“Non ha senso tenere chiusi i servizi per l’infanzia quando è possibile gestirli in sicurezza dando sollievo alle famiglie, offrendo possibilità di relazione e di apprendimento ai bimbi e alle bimbe, utilizzando risorse già presenti nei bilanci comunali e potendo anche disporre del bonus famiglie previsto dalla manovra economica”. Lo sostengono Massimo Mota, Giovanni Monti e Francesco Milza rispettivamente presidente e co-presidenti di Alleanza delle Cooperative dell’Emilia-Romagna.
“Per mettere in atto questo piano – sottolineano – occorrono linee guida chiare che consentano di aprire i “servizi 0-6” e centri estivi per 6-10 anni dal 25 maggio fino all’1 settembre. Le condizioni ci sono tutte: esistono esperienze già consolidate sia per quanto riguarda le strutture, nidi e campi estivi, sia per quanto riguarda servizi a domicilio. Esistono le esperienze dei gestori dei centri estivi in particolare parrocchie e polisportive. Esistono spazi e professionalità”.

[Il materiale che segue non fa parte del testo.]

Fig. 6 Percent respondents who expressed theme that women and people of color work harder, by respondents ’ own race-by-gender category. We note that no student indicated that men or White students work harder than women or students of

Negli ultimi 30 anni si è assistito a un ampio e qualificato sviluppo dei servizi alla prima infanzia, in particolare nella gestione dei nidi rivolti a bambine e bambini di età compresa fra i 0 e i 3 anni. Attualmente oltre la metà dei bambini che frequentano un servizio 0-3 in Emilia-Romagna lo fa in nidi gestiti da cooperative sociali (15.856). 15.000 bambini frequentano le scuole dell’infanzia 3-6 anni, quasi 10.000 bambini e ragazzi sono accompagnati nel percorso scolastico da educatori professionali forniti da cooperative sociali.
Vanno definite con urgenza linee guida validate, oltre che dalle autorità sanitarie, da formatori e pedagoghi che, assieme, dovrebbero indicare le modalità di accoglienza-ritiro dei bambini anche con sistemi di “triage”: definizione dei rapporti numerici adulti-bambini; indirizzi per lo svolgimento delle attività; possibilità di turnazioni; formazione degli educatori su Covid; sorveglianza continuativa attraverso tamponi ed esami sierologici periodici; modalità di sanificazione degli ambienti; inserimento di bambini e bambine con disabilità.

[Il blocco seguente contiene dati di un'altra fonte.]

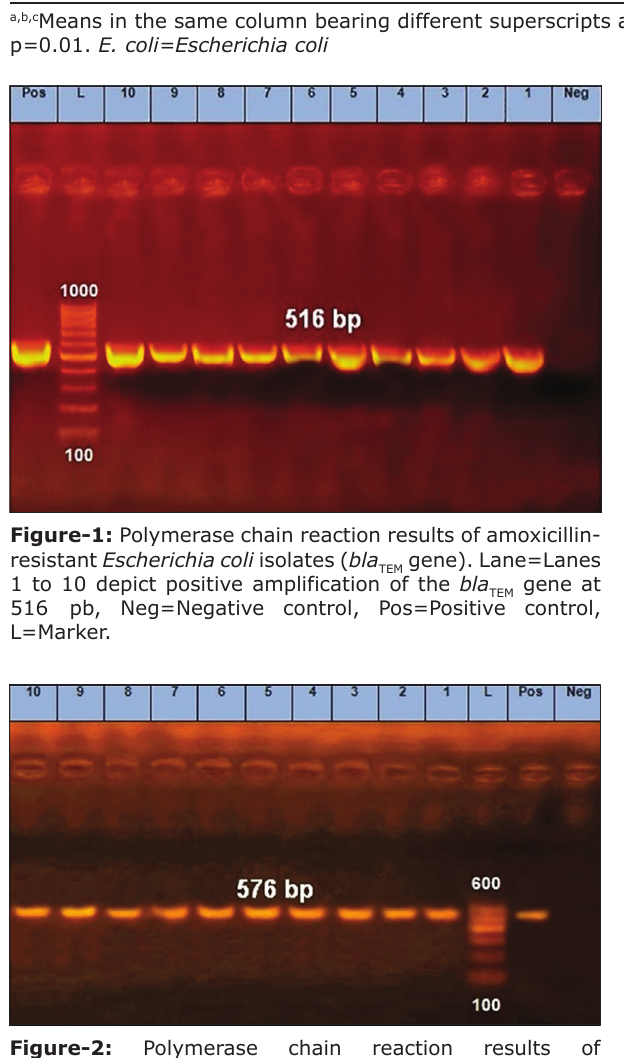
Figure-2: Polymerase chain reaction results of oxytetracycline-resistant Escherichia coli isolates ( tetA (A) gene). Lane=Lanes 1 to 10 depict positive amplification of the tetA (A) gene at 576 bp, Neg=Negative control, Pos=Positive control, L=Marker.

Il contesto rende anche necessario stabilire un patto tra famiglie e gestori, nella consapevolezza che il Covid 19 non ha esaurito la propria diffusione ed è dunque possibile che, nonostante la scrupolosa attenzione, possano verificarsi casi di contagio.
“È comprensibile che gruppi di famiglie possano scegliere di affidare i figli e le figlie a baby-sitter coprendo in parte i costi con i contributi governativi – concludono Mota, Monti e Milza –. Nel rispetto di queste scelte e di chi offre quel servizio, va rilevato che i servizi educativi offerti dalla cooperazione sociale hanno valore pedagogico e relazionale elevato e rispondono al bisogno delle famiglie di offrire ai figli un percorso di crescita attraverso una proposta dal valore riconosciuto e certificato”.